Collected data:
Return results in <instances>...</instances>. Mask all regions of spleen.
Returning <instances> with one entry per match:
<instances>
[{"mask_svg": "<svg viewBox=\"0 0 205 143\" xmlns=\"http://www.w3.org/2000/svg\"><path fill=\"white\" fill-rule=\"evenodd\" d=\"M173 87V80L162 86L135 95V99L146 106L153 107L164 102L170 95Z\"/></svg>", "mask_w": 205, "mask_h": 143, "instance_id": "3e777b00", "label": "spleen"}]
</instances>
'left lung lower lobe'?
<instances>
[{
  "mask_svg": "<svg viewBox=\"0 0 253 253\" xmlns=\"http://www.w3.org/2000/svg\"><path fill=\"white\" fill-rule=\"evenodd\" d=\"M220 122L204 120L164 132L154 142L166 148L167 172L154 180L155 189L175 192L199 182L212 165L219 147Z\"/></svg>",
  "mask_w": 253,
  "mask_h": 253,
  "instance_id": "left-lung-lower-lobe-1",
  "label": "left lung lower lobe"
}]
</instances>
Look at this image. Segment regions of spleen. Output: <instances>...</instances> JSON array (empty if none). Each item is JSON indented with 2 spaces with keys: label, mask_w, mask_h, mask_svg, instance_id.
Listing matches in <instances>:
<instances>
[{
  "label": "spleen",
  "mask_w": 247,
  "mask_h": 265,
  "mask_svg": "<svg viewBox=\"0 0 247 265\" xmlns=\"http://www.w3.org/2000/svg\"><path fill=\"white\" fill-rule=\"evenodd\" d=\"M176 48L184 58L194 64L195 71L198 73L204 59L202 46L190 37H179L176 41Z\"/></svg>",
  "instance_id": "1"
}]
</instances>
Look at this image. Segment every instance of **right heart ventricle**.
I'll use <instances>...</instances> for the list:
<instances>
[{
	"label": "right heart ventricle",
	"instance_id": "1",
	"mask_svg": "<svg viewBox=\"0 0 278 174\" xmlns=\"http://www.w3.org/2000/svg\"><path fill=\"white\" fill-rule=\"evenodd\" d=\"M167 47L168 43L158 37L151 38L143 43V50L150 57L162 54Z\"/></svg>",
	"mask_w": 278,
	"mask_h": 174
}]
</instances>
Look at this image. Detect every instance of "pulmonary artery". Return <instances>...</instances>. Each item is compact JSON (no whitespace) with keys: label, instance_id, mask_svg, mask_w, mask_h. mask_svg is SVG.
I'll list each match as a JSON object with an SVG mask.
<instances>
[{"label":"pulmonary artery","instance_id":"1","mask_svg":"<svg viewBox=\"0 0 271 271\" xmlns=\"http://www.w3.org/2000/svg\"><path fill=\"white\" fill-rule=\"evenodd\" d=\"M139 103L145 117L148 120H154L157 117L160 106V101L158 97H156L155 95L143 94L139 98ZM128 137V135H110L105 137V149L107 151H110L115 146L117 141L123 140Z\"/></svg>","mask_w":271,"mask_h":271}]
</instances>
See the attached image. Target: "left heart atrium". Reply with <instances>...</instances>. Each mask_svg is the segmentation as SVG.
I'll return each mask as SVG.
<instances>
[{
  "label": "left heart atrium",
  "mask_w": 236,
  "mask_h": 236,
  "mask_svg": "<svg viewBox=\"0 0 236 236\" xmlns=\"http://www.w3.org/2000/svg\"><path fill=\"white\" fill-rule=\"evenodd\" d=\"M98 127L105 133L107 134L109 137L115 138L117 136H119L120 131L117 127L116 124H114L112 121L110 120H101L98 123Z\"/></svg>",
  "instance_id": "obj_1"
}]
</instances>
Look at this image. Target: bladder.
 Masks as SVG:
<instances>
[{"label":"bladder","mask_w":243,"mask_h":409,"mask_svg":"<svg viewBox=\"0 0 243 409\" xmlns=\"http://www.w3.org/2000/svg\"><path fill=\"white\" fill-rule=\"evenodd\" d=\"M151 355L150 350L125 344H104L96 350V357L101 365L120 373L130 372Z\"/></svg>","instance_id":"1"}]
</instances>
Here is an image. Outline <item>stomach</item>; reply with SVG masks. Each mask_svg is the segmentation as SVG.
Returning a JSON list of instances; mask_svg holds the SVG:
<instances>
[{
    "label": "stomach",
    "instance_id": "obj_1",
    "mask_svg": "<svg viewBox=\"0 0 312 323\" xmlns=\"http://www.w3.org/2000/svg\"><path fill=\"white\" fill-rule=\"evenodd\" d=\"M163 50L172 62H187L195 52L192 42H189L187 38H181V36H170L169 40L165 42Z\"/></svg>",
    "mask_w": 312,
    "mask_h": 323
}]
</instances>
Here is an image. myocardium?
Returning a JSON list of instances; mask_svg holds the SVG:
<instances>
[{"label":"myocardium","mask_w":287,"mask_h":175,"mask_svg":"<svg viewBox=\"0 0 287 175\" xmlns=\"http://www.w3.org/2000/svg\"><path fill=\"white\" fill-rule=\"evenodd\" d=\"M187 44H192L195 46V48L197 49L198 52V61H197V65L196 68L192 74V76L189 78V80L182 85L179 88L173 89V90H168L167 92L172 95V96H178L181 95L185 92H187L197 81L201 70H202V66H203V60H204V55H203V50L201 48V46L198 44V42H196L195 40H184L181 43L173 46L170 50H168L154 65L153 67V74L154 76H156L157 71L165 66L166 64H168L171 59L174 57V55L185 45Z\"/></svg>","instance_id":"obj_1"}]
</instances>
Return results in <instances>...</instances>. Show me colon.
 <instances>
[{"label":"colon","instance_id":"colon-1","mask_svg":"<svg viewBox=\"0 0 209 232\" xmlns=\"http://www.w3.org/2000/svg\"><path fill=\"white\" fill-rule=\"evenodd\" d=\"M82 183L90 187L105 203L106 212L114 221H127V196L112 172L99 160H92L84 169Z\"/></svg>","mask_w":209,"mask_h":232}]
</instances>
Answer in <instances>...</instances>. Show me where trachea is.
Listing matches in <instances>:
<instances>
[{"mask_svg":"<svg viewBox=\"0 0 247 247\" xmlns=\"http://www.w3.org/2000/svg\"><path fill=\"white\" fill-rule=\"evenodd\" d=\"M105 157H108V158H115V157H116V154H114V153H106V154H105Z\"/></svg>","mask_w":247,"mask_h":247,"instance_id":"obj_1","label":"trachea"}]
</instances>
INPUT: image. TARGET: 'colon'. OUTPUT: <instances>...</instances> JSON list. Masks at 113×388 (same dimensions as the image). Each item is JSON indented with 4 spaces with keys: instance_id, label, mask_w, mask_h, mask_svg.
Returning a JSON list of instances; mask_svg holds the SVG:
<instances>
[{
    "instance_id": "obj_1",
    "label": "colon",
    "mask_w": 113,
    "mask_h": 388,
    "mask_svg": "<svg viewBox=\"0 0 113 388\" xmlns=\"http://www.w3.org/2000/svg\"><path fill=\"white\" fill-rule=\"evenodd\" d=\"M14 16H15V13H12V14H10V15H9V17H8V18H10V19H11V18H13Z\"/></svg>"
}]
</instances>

...

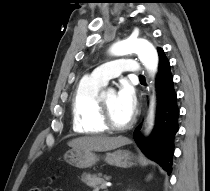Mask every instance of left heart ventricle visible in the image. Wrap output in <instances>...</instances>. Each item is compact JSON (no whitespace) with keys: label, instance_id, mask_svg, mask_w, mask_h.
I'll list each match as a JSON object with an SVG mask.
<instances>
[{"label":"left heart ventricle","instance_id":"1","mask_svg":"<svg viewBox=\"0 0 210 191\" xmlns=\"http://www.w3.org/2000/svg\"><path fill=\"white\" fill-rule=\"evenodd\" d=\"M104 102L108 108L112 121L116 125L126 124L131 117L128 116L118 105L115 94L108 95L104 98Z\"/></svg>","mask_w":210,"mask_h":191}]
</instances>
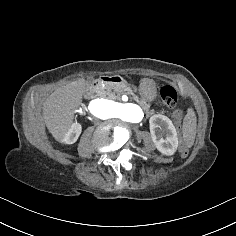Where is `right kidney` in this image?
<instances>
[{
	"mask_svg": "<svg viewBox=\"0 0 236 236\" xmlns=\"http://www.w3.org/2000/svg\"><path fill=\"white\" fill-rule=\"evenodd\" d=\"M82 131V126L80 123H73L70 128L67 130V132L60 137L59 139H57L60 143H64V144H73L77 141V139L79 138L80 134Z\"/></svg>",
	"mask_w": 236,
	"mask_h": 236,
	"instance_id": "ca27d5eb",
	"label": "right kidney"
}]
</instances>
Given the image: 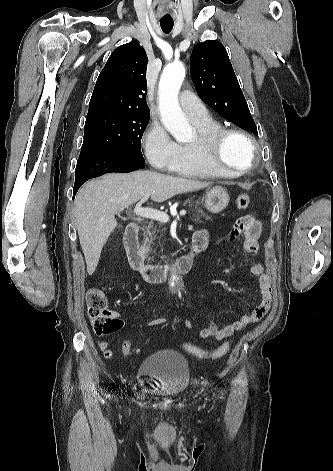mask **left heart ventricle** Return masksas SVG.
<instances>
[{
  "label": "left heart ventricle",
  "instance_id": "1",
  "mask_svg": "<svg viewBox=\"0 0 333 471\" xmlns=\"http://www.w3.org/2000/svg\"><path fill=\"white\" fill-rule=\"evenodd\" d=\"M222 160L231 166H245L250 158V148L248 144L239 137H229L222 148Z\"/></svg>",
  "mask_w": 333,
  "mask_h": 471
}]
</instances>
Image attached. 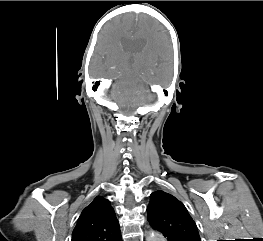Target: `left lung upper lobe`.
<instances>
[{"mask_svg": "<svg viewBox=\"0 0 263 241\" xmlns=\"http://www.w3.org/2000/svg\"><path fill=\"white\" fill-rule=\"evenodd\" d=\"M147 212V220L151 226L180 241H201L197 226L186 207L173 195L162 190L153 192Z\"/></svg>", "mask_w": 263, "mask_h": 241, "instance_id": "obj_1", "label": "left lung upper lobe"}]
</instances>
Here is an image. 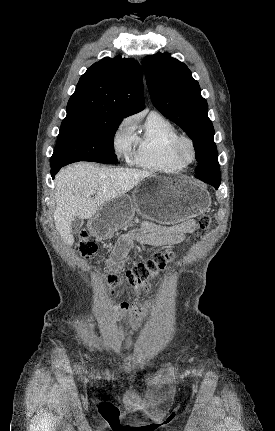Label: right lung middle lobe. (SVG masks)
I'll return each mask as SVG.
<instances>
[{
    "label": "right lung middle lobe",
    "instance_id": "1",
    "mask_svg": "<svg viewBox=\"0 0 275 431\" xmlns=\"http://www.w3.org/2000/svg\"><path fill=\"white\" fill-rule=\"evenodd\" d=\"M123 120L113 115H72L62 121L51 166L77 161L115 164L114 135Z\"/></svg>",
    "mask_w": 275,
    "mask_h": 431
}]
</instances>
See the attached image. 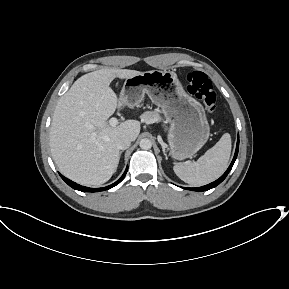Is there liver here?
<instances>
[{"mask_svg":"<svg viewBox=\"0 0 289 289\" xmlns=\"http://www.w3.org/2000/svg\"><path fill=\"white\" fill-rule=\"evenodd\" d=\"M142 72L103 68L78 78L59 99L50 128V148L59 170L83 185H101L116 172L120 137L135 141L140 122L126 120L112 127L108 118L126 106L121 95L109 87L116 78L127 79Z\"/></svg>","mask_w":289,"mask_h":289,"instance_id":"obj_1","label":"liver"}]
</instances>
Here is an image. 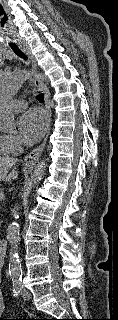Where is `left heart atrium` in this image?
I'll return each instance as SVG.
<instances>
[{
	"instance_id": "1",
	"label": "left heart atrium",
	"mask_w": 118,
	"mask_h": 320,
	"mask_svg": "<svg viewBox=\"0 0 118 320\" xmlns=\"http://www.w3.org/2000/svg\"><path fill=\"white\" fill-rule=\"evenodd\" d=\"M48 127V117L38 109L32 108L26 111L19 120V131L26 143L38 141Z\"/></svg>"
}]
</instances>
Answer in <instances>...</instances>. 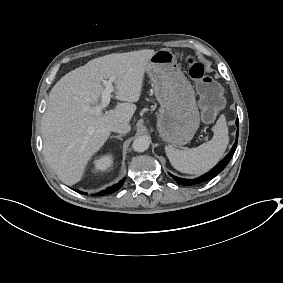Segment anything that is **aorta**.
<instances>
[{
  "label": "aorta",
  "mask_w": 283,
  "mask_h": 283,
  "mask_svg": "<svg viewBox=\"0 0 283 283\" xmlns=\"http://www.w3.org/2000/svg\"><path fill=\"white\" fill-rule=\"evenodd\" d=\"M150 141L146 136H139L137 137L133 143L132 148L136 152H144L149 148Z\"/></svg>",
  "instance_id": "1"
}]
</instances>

Your goal:
State how many lines of the records contain the string "results", with case counting. Give only the number.

Written answer:
2